- DOCUMENT SEGMENT
Please see Linear Logic in wikipedia: the symbol ⅋ ("par") is used to denote multipicative disjunction, whereas ⊗ is used to denote multiplicative conjunction. They are duals of each other. There is also some discussion of this connective.

Variously, one can denote the "par" operation using the symbol $ \sqcup $, which is described in the paper (pdf) "Linear Logic Displayed" as "join-like."

The logical rules for ⊗ and ⅋ are as follows:

If Γ: A: B Δ ⊢Θ, then Γ: A⊗B: Δ ⊢ Θ; conversely, if Γ ⊢ Δ: A and ⊢ B: Θ, then Γ ⊢ Δ: A⊗B: Θ.

Dually, if Γ ⊢ Δ: A: B: Θ, then Γ ⊢ Δ: A⅋B: Θ; conversely, if A: Γ ⊢Δ and Θ: B ⊢, then Θ: A⅋B: Γ ⊢ Δ.

Multiplication distributes over addition if one is a conjunction and one is a disjunction:

  • A⊗(B⊕C) ≡ (A⊗B)⊕(A⊗C) (and on the other side);

    (multiplicative conjunction distributes over additive disjunction)

  • A⅋(B&C) ≡ (A⅋B)&(A⅋C) (and on the other side);

    (multiplicative disjunction over additive conjunction)

Also:

  • A⊗$0$ ≡ $0$ (and on the other side);
  • A⅋⊤≡⊤ (and on the other side).

Linear implication $A\multimap B$ corresponds to the internal hom, which can be defined as (A⊗$B^⊥)^⊥$. There is a de Morgan dual of the tensor called ‘par’, with A⅋B=($A^⊥⊗B^⊥)^⊥$. Tensor and par are the ‘multiplicative’ connectives, which roughly speaking represent the parallel availability of resources.

The ‘additive’ connectives & and ⊕, which correspond in another way to traditional conjunction and disjunction, are modeled as usual by products and coproducts.

For a nice exploration in linear logic: see this:


(GAME SEMANTICS):

Game semantics for linear logic was first proposed by Andreas Blass (Blass (1992).) The semantics here may or may not be the same as proposed by Blass.

We can interpret any proposition in linear logic as a game between two players: we and they. The overall rules are perfectly symmetric between us and them, although no individual game is. At any given moment in a game, exactly one of these four situations obtains: it is our turn, it is their turn, we have won, or they have won; the last two states continue forever afterwards (and the game is over). If it is our turn, then they are winning; if it is their turn, then we are winning. So there are two ways to win: because the game is over (and a winner has been decided), or because it is forever the other players turn (either because they have no move or because every move results in its still being their turn).

- GIVEN INFORMATION
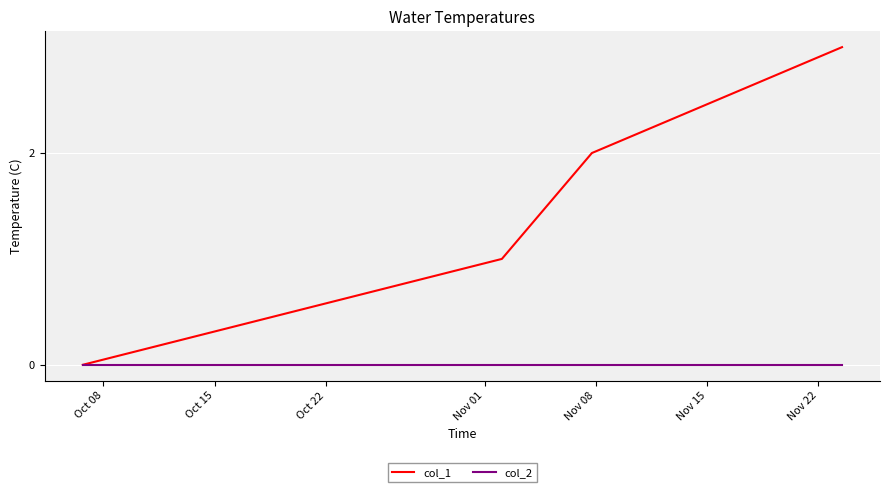

Rank the series by their maximum value, from lowest to highest.

col_2, col_1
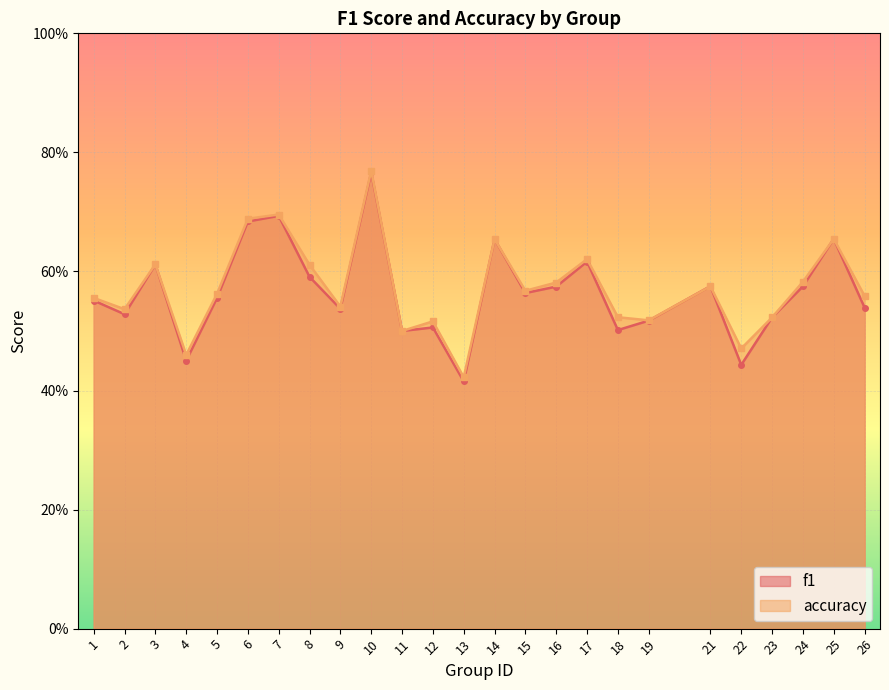

How many interior local peaks does the f1 series have?

8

- EXERCISES TO COMPLETE
• 1. Can you rewrite the paragraph of the linear logic post that begins "We can interpret any proposition" as a short list that keeps its main facts?
• 2. Which equivalences does the linear logic post give as bullet points?

- LIST OF ANSWERS
• 1.
- Any proposition in linear logic can be read as a game between two players, "we" and "they."
- The overall rules are symmetric between the two sides, but no individual game is.
- At any moment exactly one situation holds: our turn, their turn, we have won, or they have won. The two winning states last forever, and the game is over.
- If it is our turn, they are winning. If it is their turn, we are winning.
- There are two ways to win. One is that the game is over and a winner has been decided. The other is that it is forever the other side's turn, either because that side has no move or because every move leaves it still their turn.

• 2.
- A⊗(B⊕C) ≡ (A⊗B)⊕(A⊗C), and on the other side
- A⅋(B&C) ≡ (A⅋B)&(A⅋C), and on the other side
- A⊗0 ≡ 0, and on the other side
- A⅋⊤ ≡ ⊤, and on the other side